# What you have to do
Would you please copy each line of the data in which the string "Table" occurs?

======== Extracted material ========

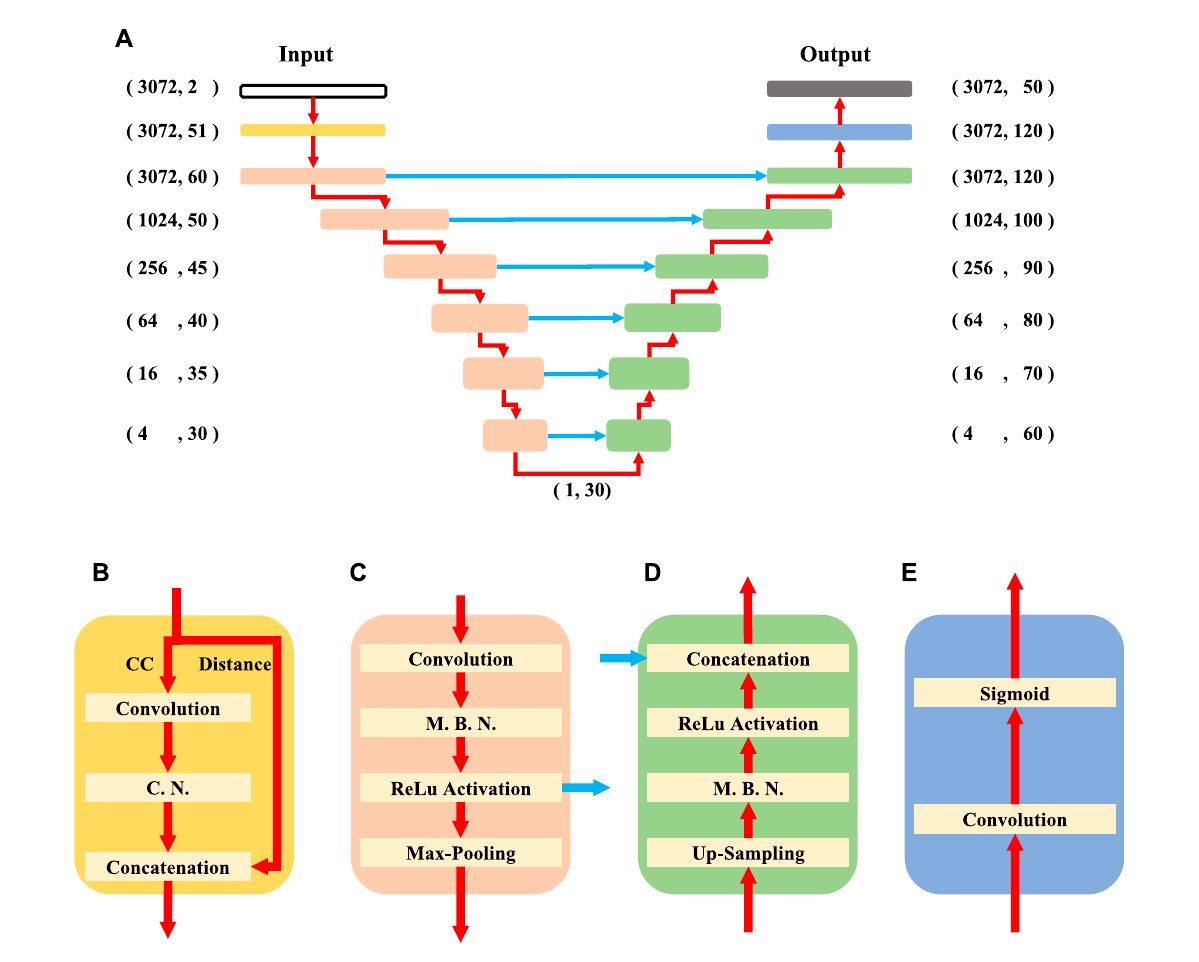
FIGURE 5 The structure of Surf-Net (A) and the large-kernel convolution (B) , down-sampling (C) , up-sampling (D) and output (E) units. The red arrows present the data fl ow, and the blue ones are skipping connections. In (A) , the ( n , m ) combination next to a speci fi c unit shows the data fl ow shape, where n and m are the numbers of sampling points and channels, respectively. In (B) , the input data fl ow is fi rst divided into the CC and distance channels. The convolution and channel normalization layers are then sequentially applied to the CC channel. The two divided fl ows are fi nally concatenated together. The C. N. and M. B. N. are short for the channel normalization layer and momentum batch normalization layer, respectively. All the convolution layers are depthwise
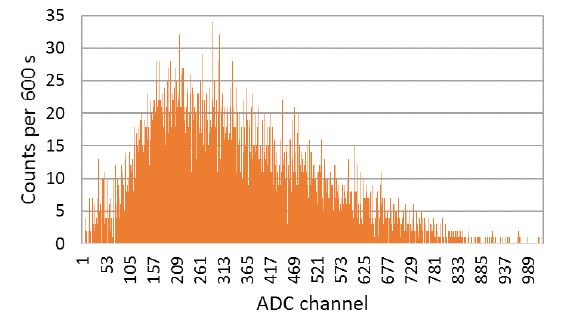
Figure 12. Spectrum from EJ-426HD detector considering a 33.3 MBq (0.9 mCi) Am-Be source at 2 cm distance.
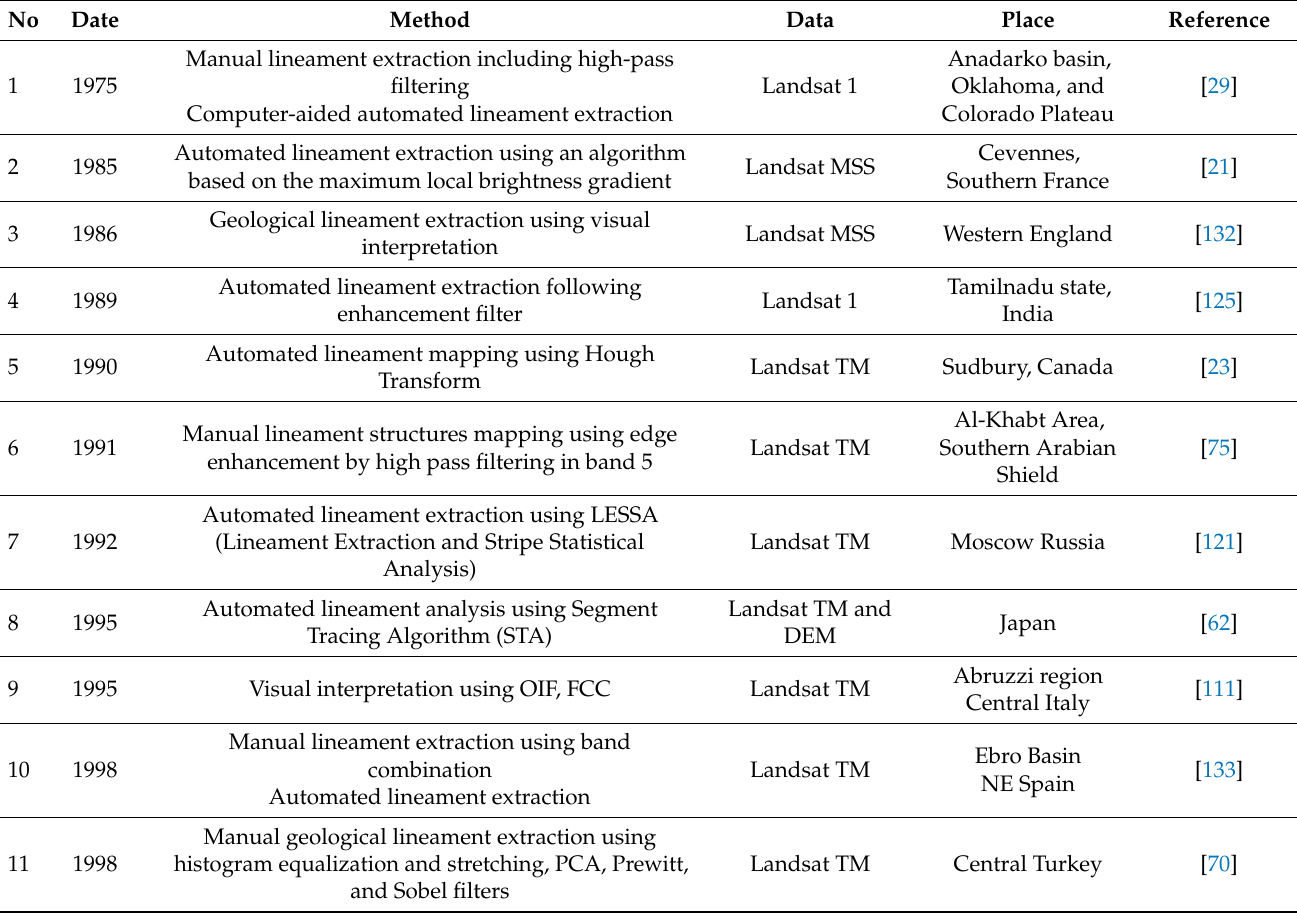
Table A1. Geological lineament detection using various techniques between 1975 to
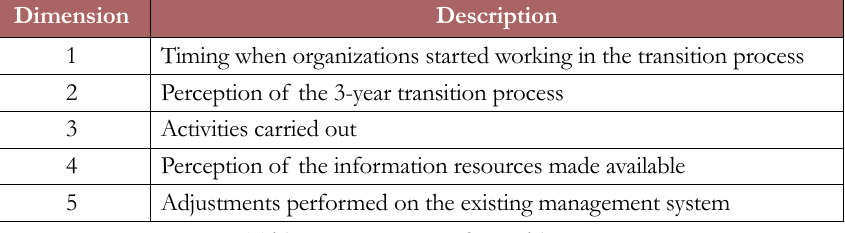
Table 1. Dimensions of Variable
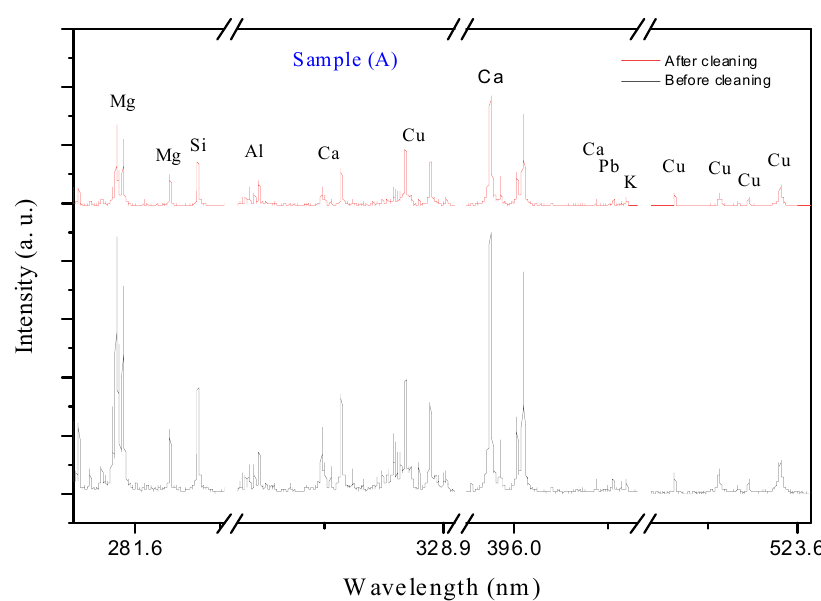
Figure 5. The LIBS spectra of the corroded coin sample (A) before and after cleaning.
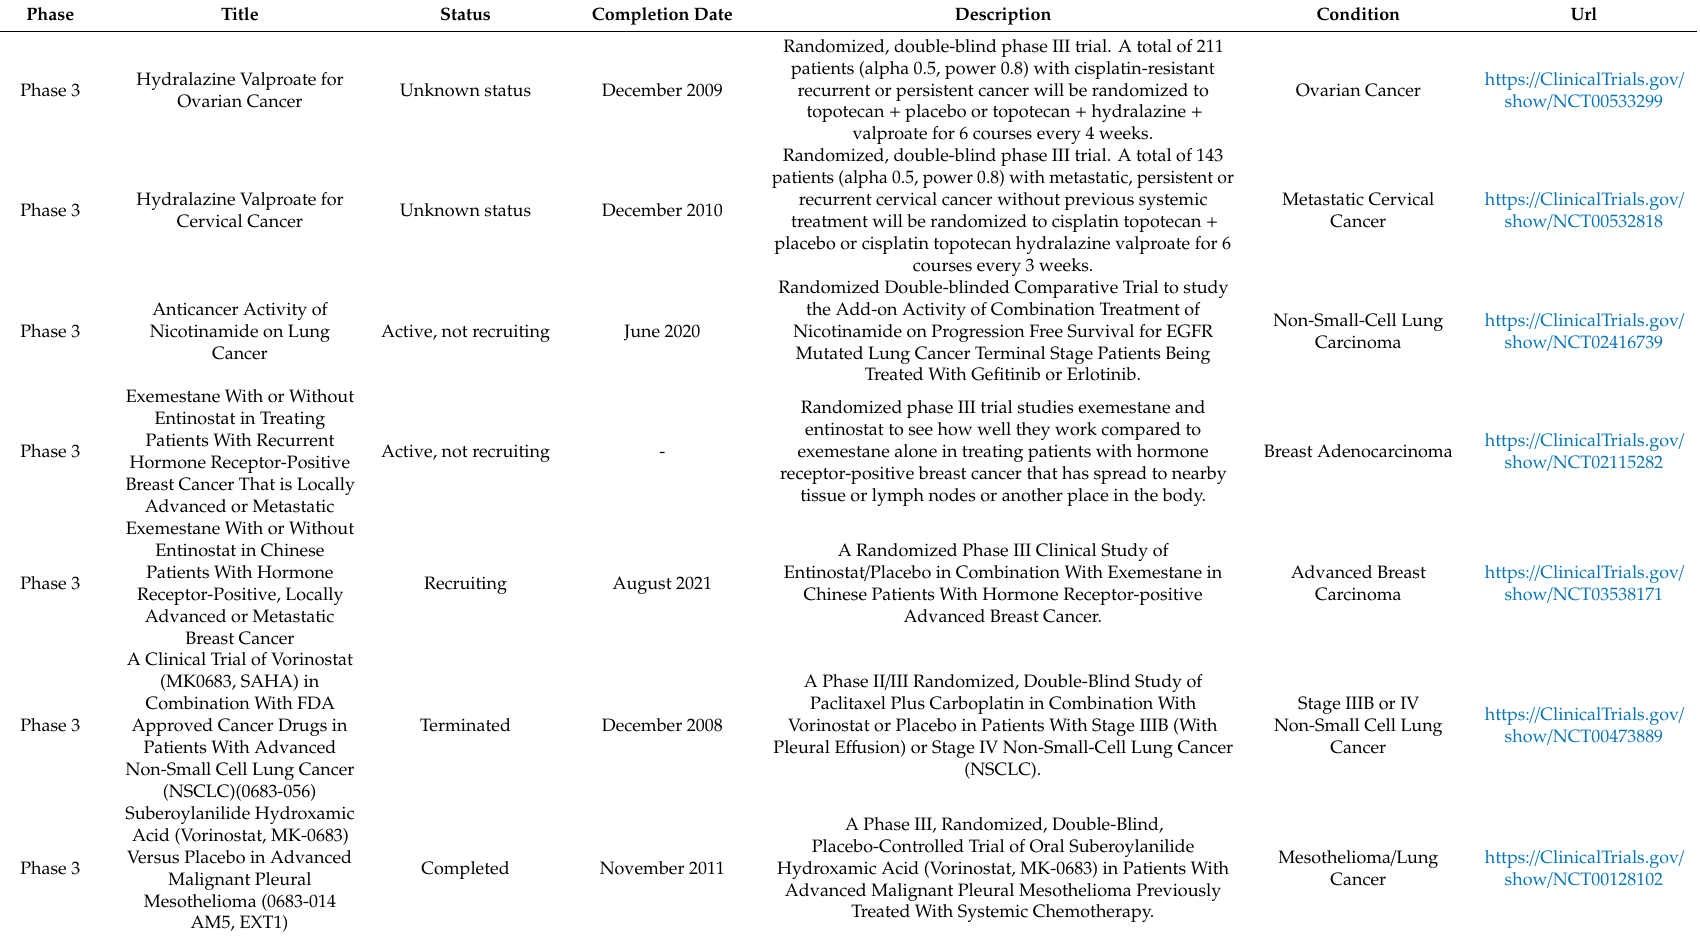
Table 3. Phase-III HDACi clinical trials: characteristics of Seven phase-III clinical trials registered in https: // clinicaltrials.gov / that involve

========

# Completed exercise
Table A1. Geological lineament detection using various techniques between 1975 to
Table 1. Dimensions of Variable
Table 3. Phase-III HDACi clinical trials: characteristics of Seven phase-III clinical trials registered in https: // clinicaltrials.gov / that involve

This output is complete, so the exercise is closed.